For XGboost some new terms are introduced,
ƛ -> regularization parameter Ɣ -> for auto tree pruning eta -> how much model will converge
Now calculate the similarity score,
Similarity Score(S.S.) = (S.R ^ 2) / (N + ƛ) Here, S.R is the sum of residuals, N is Number of Residuals
At first let's put ƛ =0, then Similarity Score = (-10+4+8)^2 / 3+0 = 4/3 = 1.33
Let’s make the decision tree using these residuals and similarity scores. I’ve set the tree splitting criteria as Age >10.
Again for these two leaves, we calculate the similarity scores which is 100 and 72.
After this, we calculate the
Gain = S.S of the branch before split - S.S of the branch after the split.
Gain = ( 100 + 72 ) – 1.3
Now we set our Ɣ, which is a value provided to the model at starting and its used during splitting. If Gain>Ɣ then split will happen otherwise not. Let’s assume that Ɣ for this problem is 130 then since the gain is greater than Ɣ, further split will occur. By this method, auto tree pruning will be achieved. The greater the Ɣ value more pruning will be done.
For regularization and preventing overfitting, we must increase the ƛ which was initially set to 0. But this should be done carefully as greater the ƛ value lesser the Similarity score, lesser the gain and more the pruning.
New prediction = Previous Prediction + Learning rate * Output
XGboost calls the learning rate as eta and its value is set to 0.3
For the 2nd reading(Age=15) new prediction = 30 + (0.3 * 6) = 31.8
The outcome is 6 is calculated from the average residuals 4 and 8.
New Residual = 34 – 31.8 = 2.2
This way model M1 will be trained and residuals will keep on decreasing, which means the loss will be optimized in further models.

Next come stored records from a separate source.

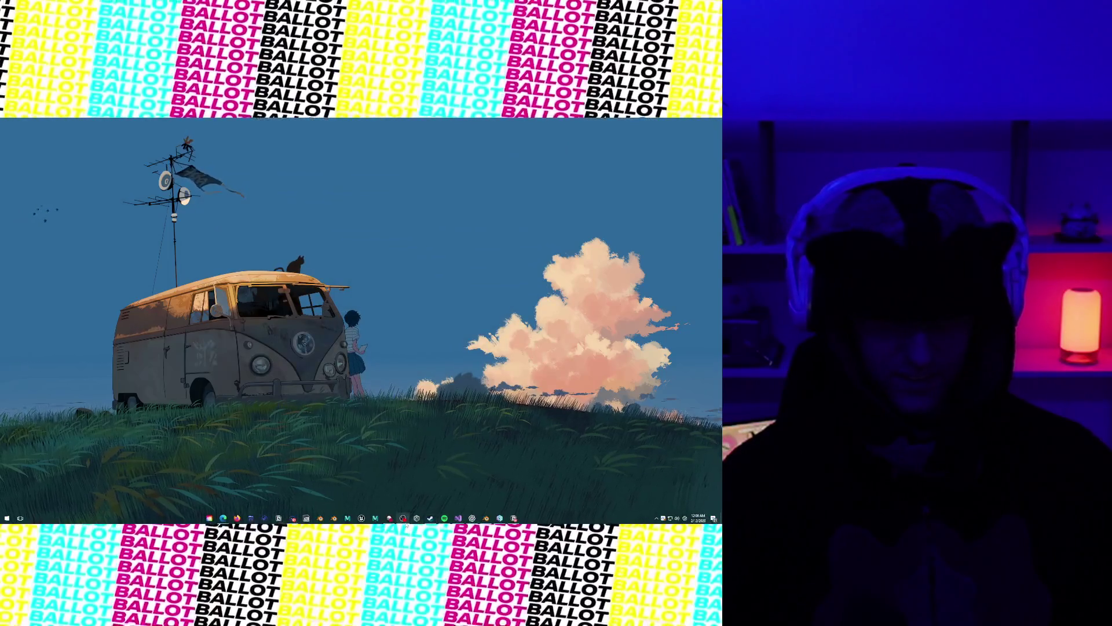
pyautogui.click(514, 518)
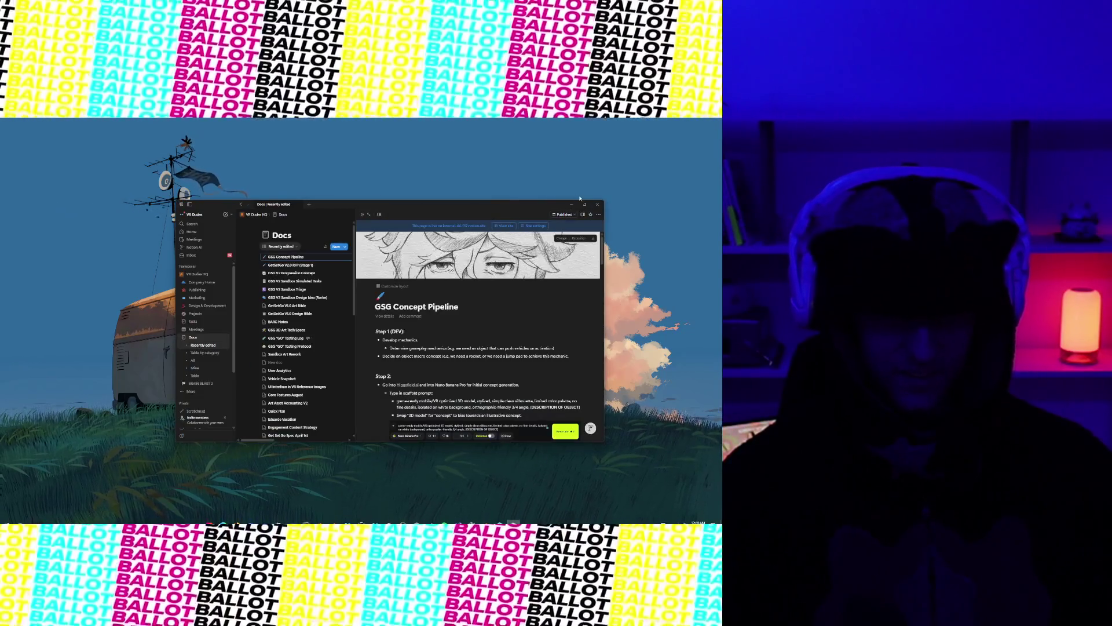
pyautogui.click(597, 207)
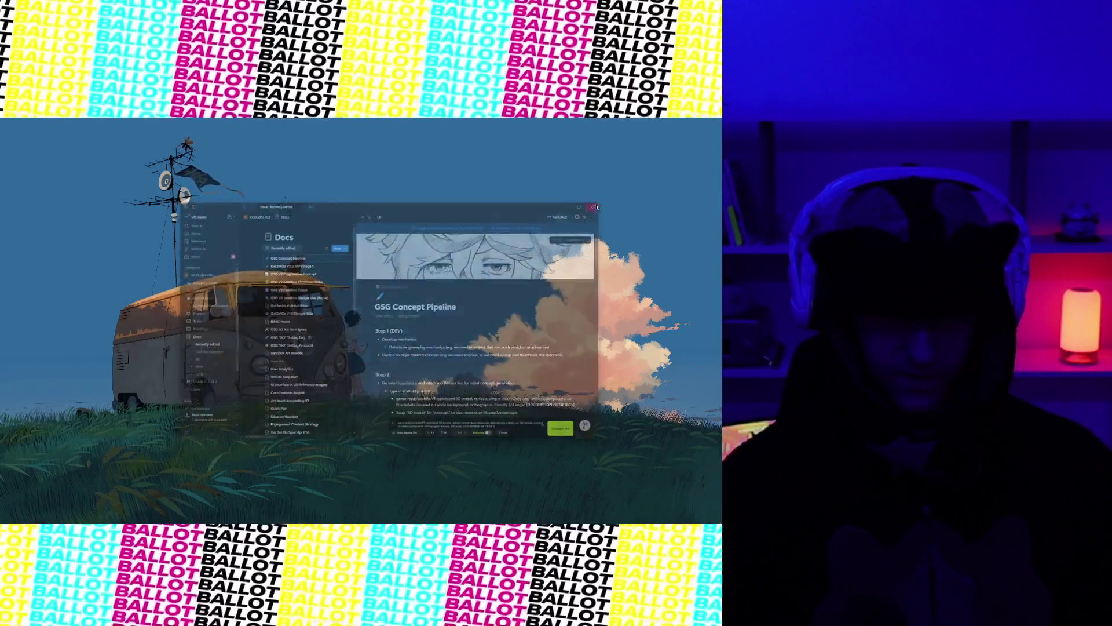
# Close the file comparison window and bring up the soccer-goal model in Blender.
pyautogui.click(510, 519)
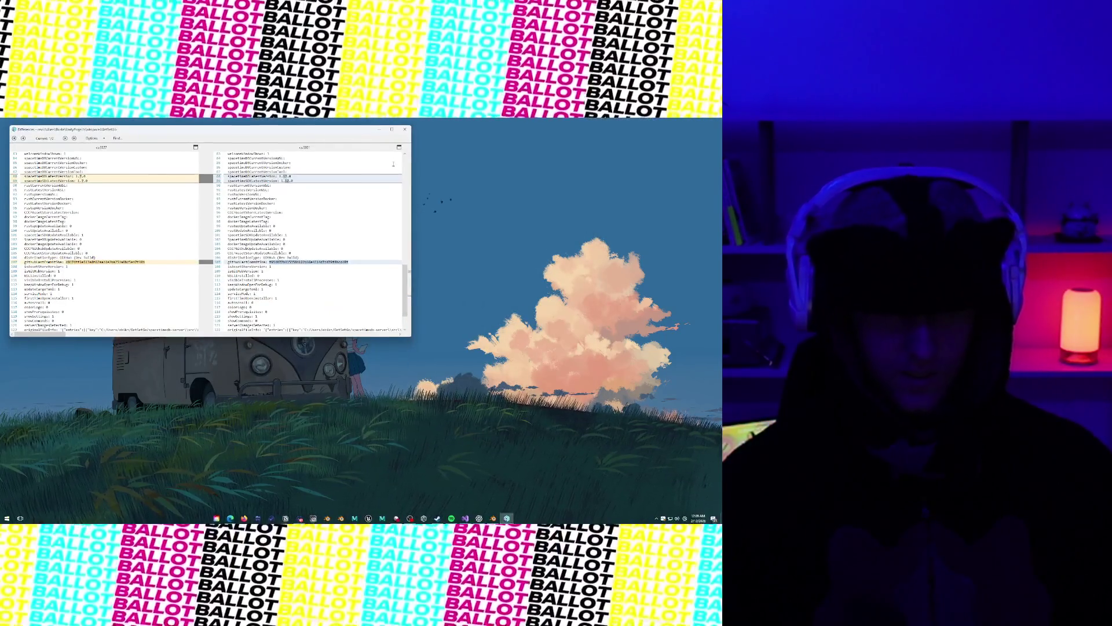
pyautogui.click(408, 129)
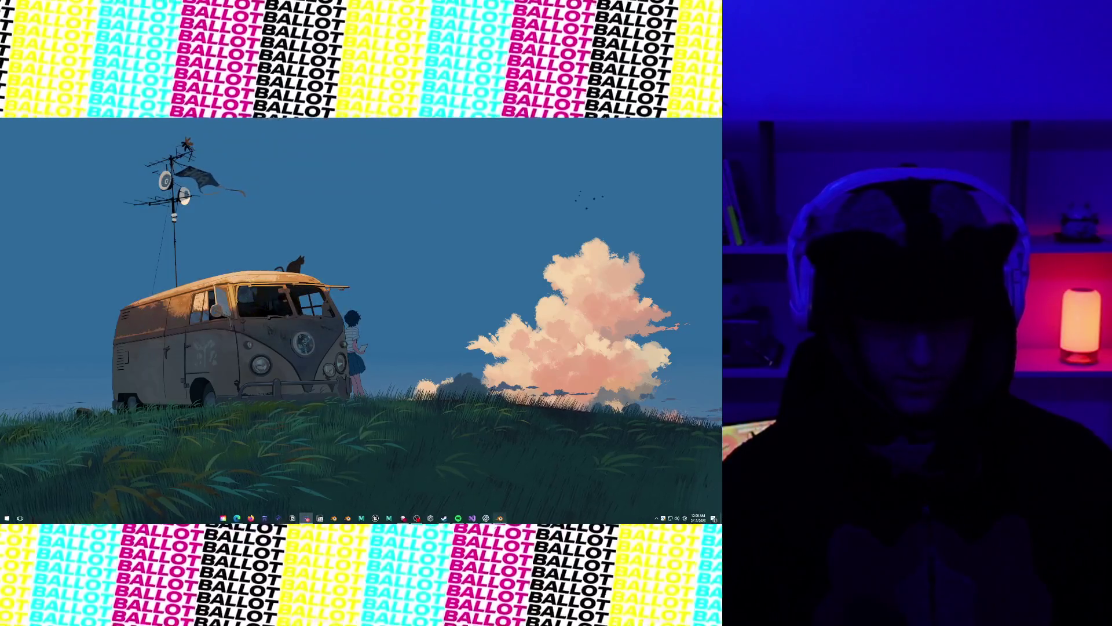
pyautogui.click(499, 518)
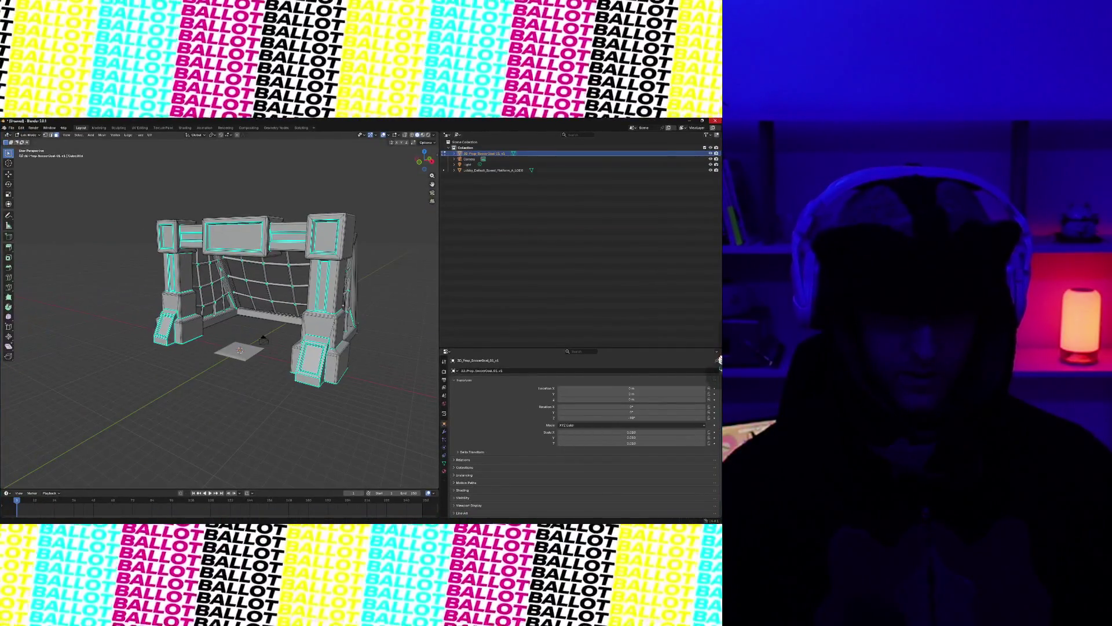
# Box-select across the goal model and try scaling it up, then undo the scale.
pyautogui.scroll(8, 253, 331)
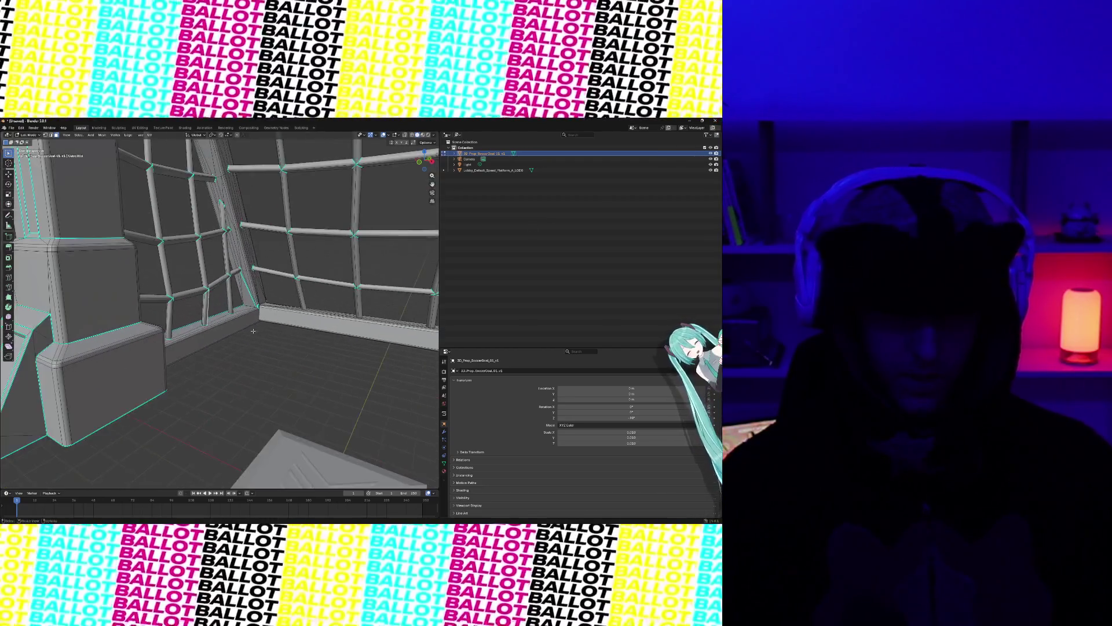
pyautogui.scroll(-8, 253, 331)
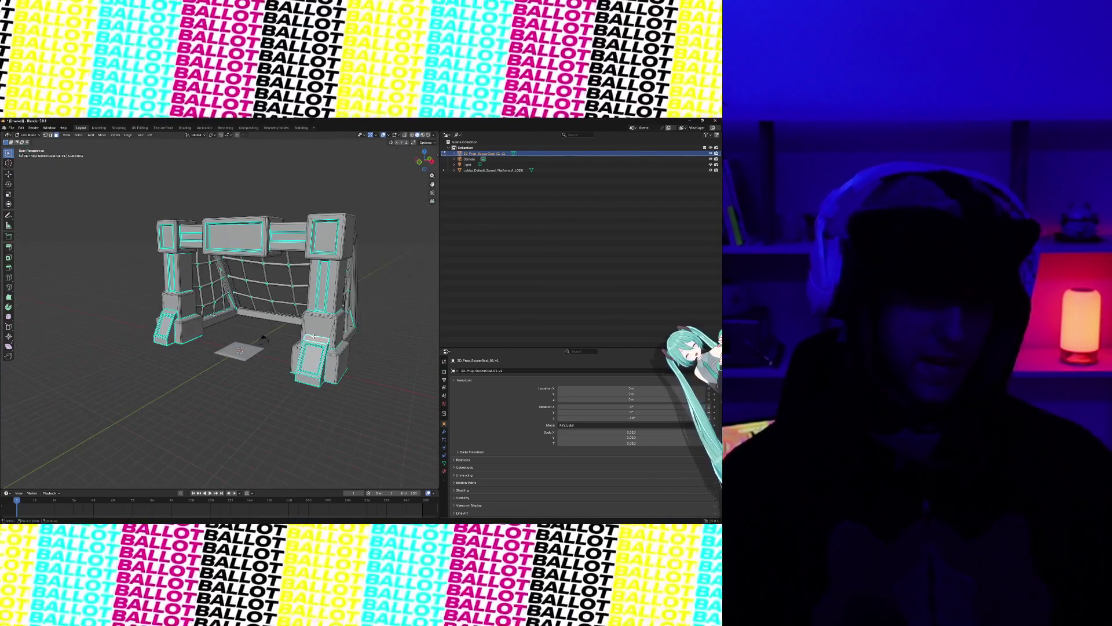
pyautogui.click(317, 329)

XGboost has proven to be the most efficient Scalable Tree Boosting Method. It has shown outstanding results across different use cases such as motion detection, stock sales predictions, malware classification, customer behaviour analysis and many more. The system runs way faster on a single machine than any other machine learning technique with efficient data and memory handling. The algorithm’s optimization techniques improve performance and thereby provides speed using the least amount of resources.